9. Taufui Vakapuna will emerge as the most effective running back in BYU’s multi-dimensional offensive arsenal this year.
The reason is quite simple: Most defenses will focus on Marcus Whalen because they have to. However, Crowton’s use of Vakapuna as a blocker and pass catching fullback out of the backfield at the right moments will yield large yardage gains and force defensive shifts. The variables that Crowton, Bosco and Bradford will have at their disposal with USA Grade A athletes will catch a lot of defenses off guard. Consider this: BYU has top drawer quality athletes at running back and fullback with excellent pass catching skills; three decent tight ends (Daniel Coats is one year away from being the star he will become); exceptional corps of wide receivers to stretch the field (Rod Wilkerson and Chris Hale), run precision shorter routes (Toby Christensen), and playmakers in the middle routes who will make things happen (Jason Kukahiko and David Christensen).

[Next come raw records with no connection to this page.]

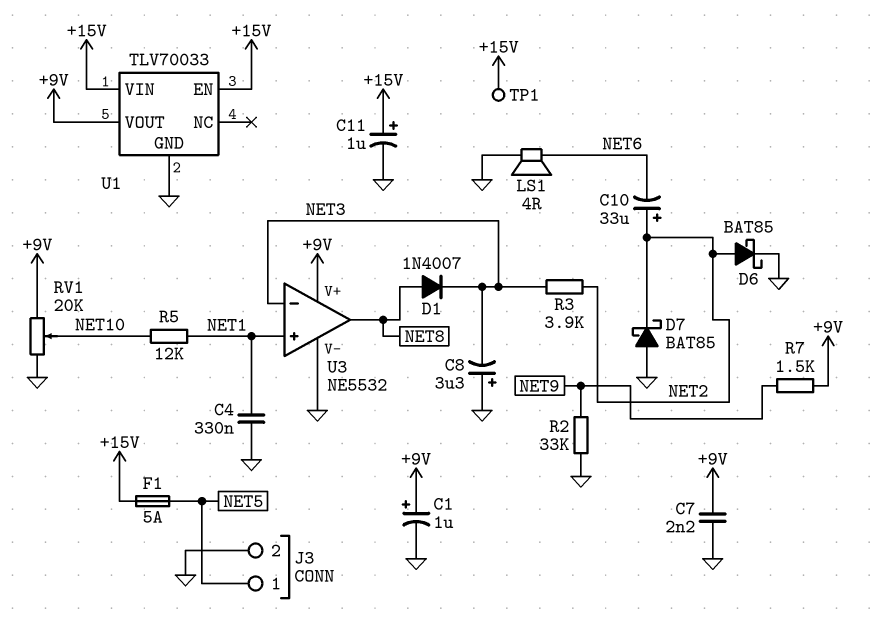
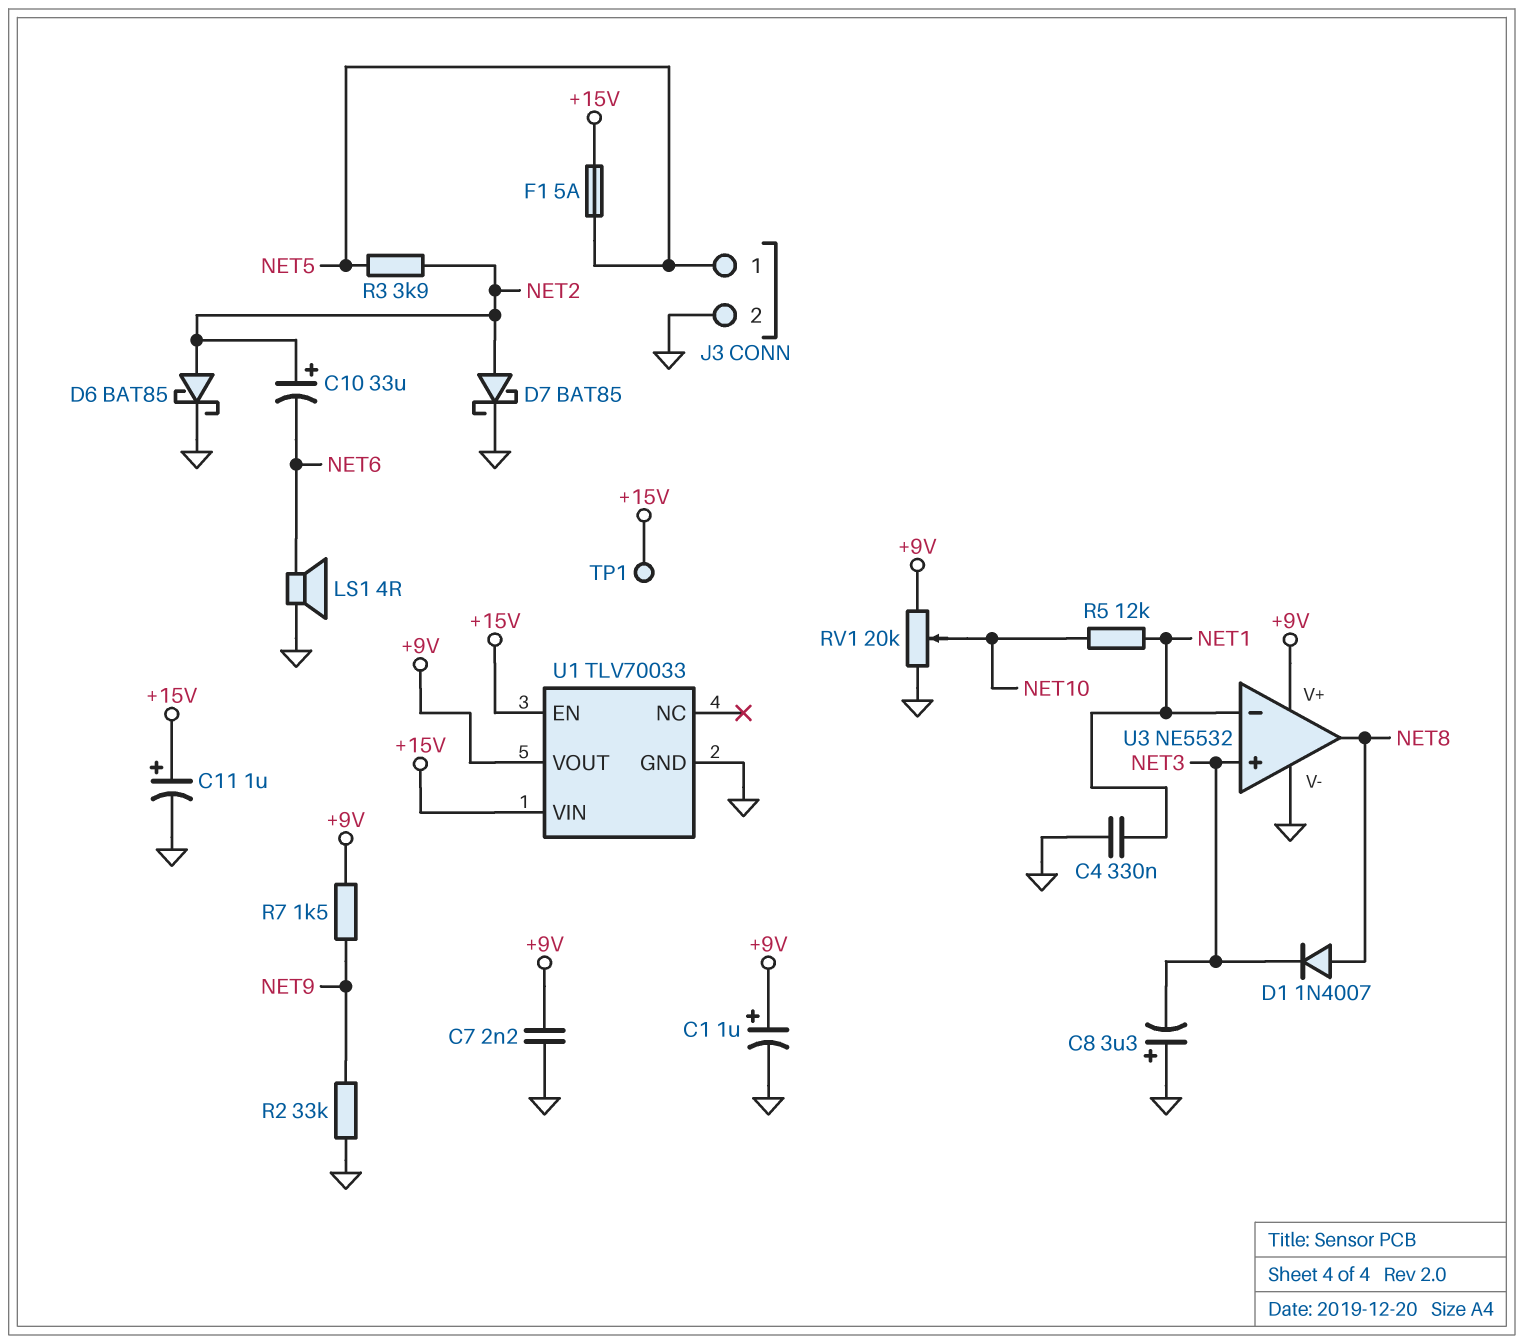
D7: schottky BAT85 (A GND, K NET2) -> schottky BAT85 (A NET2, K GND)
R3: 3.9k (NET2, NET3) -> 3.9k (NET2, NET5)
U3 pin in+: NET1 -> NET3
U3 pin in-: NET3 -> NET1

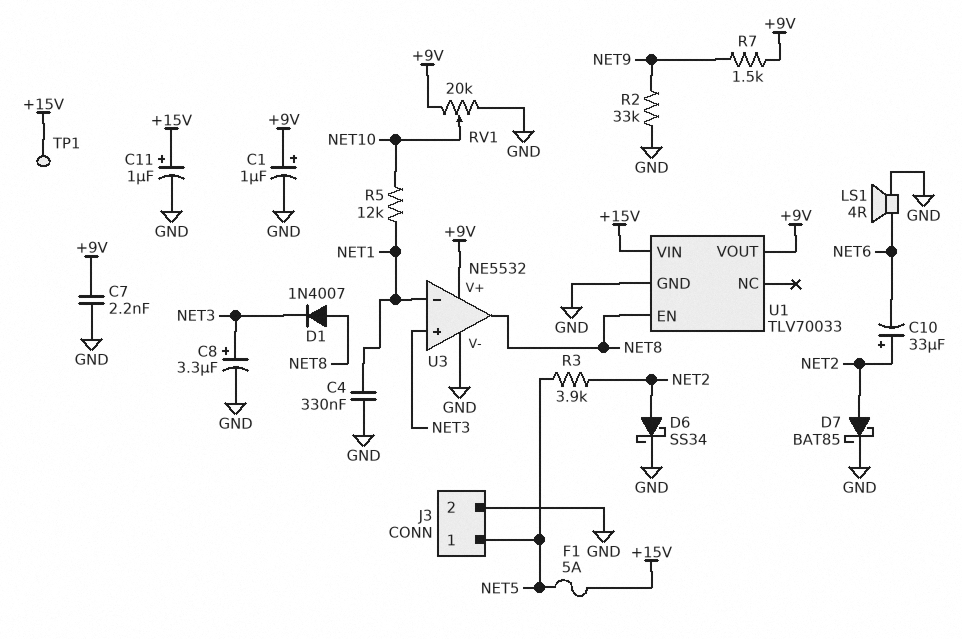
C8: 3.3uF (plus GND, minus NET3) -> 3.3uF (plus NET3, minus GND)
D6: schottky BAT85 (A NET2, K GND) -> schottky SS34 (A NET2, K GND)
U1 pin EN: +15V -> NET8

10. Matt Berry is BYU’s best chance for quarterback success this year because of his game experience and off-season preparation at reading, understanding and reacting simultaneously to multiple defensive alignments the Cougars will face.
As talented as John Beck (and he looks more fluid and athletic than Berry) might be, he thinks he’s ready, but he’s not ready to put his feet to the proverbial fire with the level of top caliber competition BYU faces this year. Crowton’s predetermined situational use of Beck actually makes a lot of sense in case Berry goes down to injury. Crowton doesn’t ever want to be in the same position he was in last year in not having a back-up quarterback he does not have full confidence in. That’s why it’s important to give Beck more game-time reps. Berry would have to screw up royally in multiple games to lose his starting slot. That won’t happen.
11. You can credit strength and conditioning coach Jay Omer for at least one win per year.
The players and coaches know how lucky they are to have Omer on BYU’s coaching staff. He is the man they love to hate until they perform to their peak during games. It’s a testament to his effectiveness that defensive players would sooner run and participate in Mendenhall’s exhaustive drills than spend practices on the sidelines with Omer. The superior conditioning of BYU athletes will result in multiple turnovers that will win games this year and every year. Give Omer his due.
12. The most effective defensive lineman this year will not be Brady Poppinga, but Manaia Brown – barring injury.
I know I’ll get a fair amount of ribbing and flak with this one, but look for many news media references to “maniacal or manaiacal” defense in the next two years.
13. The return to BYU’s football glory years begins this year and all Cougar fans owe a great debt of gratitude to Lavell Edwards for establishing the great worldwide reputation and tradition at BYU that Crowton now enjoys.